Weizsäcker sagt im Falle der Religion, er unterscheide „in der Fülle der Phänomene, die unter den Namen der Religion gebracht werden können,“ „vier Momente“: „Religion als Träger einer Kultur, Religion als Grund einer radikalen Ethik, Religion als innere Erfahrung, Religion als Theologie.“ [Zeit und Wissen, I 10, S. 500]
Unter den Namen „Nominalismus“ diskutierte man einst die Maxime Occkams: „Entia praeter necessitatem non sunt multipicanda.“ Die Überlegungen, die ich hier vorführe, zeichnen sich ganz entgegen dieser Maxime durch eine gewisse Hemmungslosigkeit in der Annahme von abstrakten, höherstufigen Gegenständen aus. Dabei halte ich Überlegungen wie z. B. die, dass ein Phänomen wie „Industrialisierung des Erwerbslebens“ etwas über die zu einer bestimmten Zeit in einem bestimmten Gebiet üblich werdenden menschlichen Verhaltensweisen aussagt, für angebracht und sinnvoll.
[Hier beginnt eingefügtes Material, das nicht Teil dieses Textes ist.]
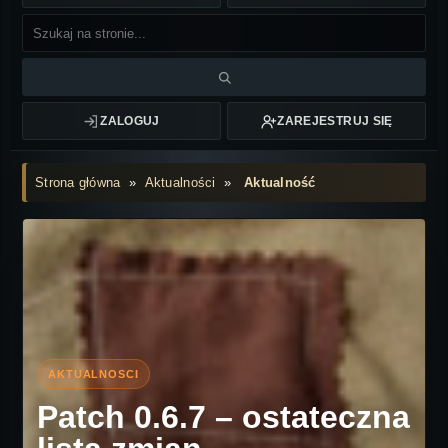
ZALOGUJ
ZAREJESTRUJ SIĘ
Strona główna
»
Aktualności
»
Aktualność
Patch 0.6.7 – ostateczna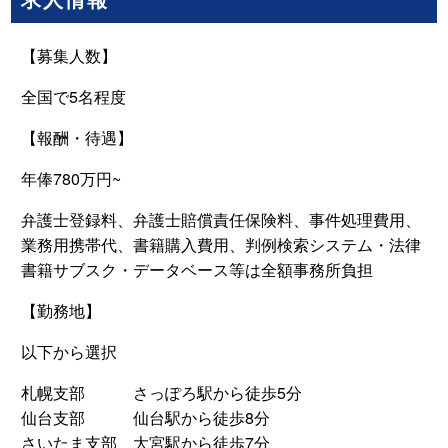
【募集人数】
全国で5名程度
【報酬・待遇】
年俸780万円~
弁護士登録料、弁護士賠償責任保険料、事件処理費用、
業務用携帯代、書籍購入費用、判例検索システム・法律
書籍サブスク・データベース等は全額事務所負担
【勤務地】
以下から選択
札幌支部 さっぽろ駅から徒歩5分
仙台支部 仙台駅から徒歩8分
さいたま支部 大宮駅から徒歩7分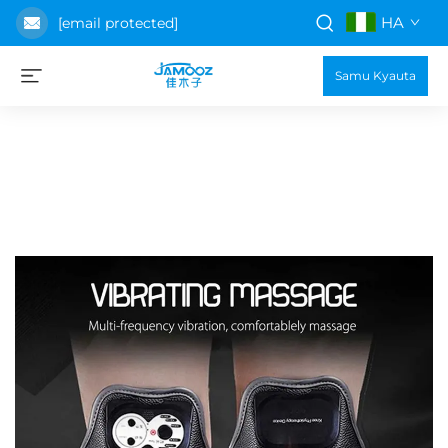
HA
[email protected]
Samu Kyauta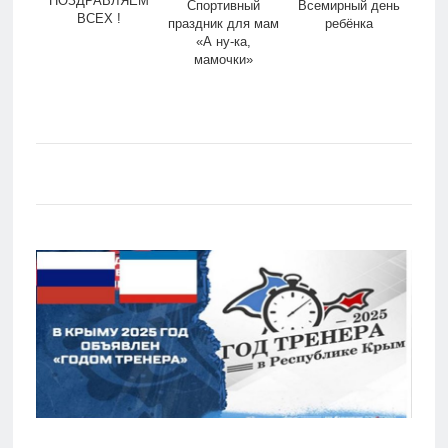
ПОЗДРАВЛЯЕМ
Спортивный
Всемирный день
ВСЕХ !
праздник для мам
ребёнка
«А ну-ка,
мамочки»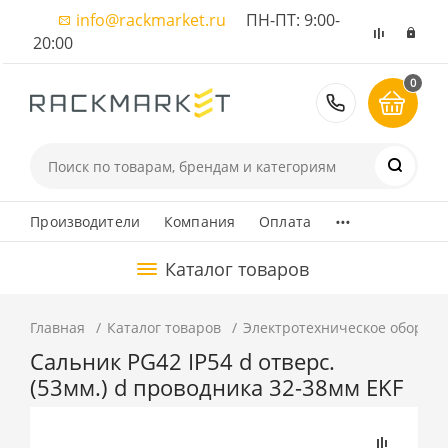
info@rackmarket.ru
ПН-ПТ: 9:00-
20:00
0
8 (495) 374
...
Производители
Компания
Оплата
Каталог товаров
Главная
Каталог товаров
Электротехническое оборуд
Сальник PG42 IP54 d отверс.
(53мм.) d проводника 32-38мм EKF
Aber ich glaube nicht, dass sich der höherstufige Gegenstand „Industrialisierung“ als facon de parler aus all unseren Texten eliminieren lässt, indem wir mit weniger abstrakten Ausdrucksmitteln einfach dasselbe sagen und dadurch näher an der konkreten Einzelerfahrung bleiben. Das hängt zum Teil mit der Natur theoretischer Konstruktionen zusammen, die sich, zumindest nicht vollständig, in Begriffen einer Beobachtungssprache definieren lassen. Zudem ist natürlich auch der Begriff einer reinen Beobachtung suspekt. Da wir nun dennoch über strukturelle Gegebenheiten, existierende und nicht-existierende Zusammenhänge usw. reden und debattieren, habe ich wenig Hoffnungen, dass sich das zunächst so sympathische Vorhaben einer begrifflichen Askese nach Art von Occkams Rasiermessers durchführen lässt. Sollten allerdings derartige Definitionen gelingen, nach denen man dann wirklich wüsste, von was eigentlich man redet, wären sie sehr begrüßenswert und im Grunde genommen großartig.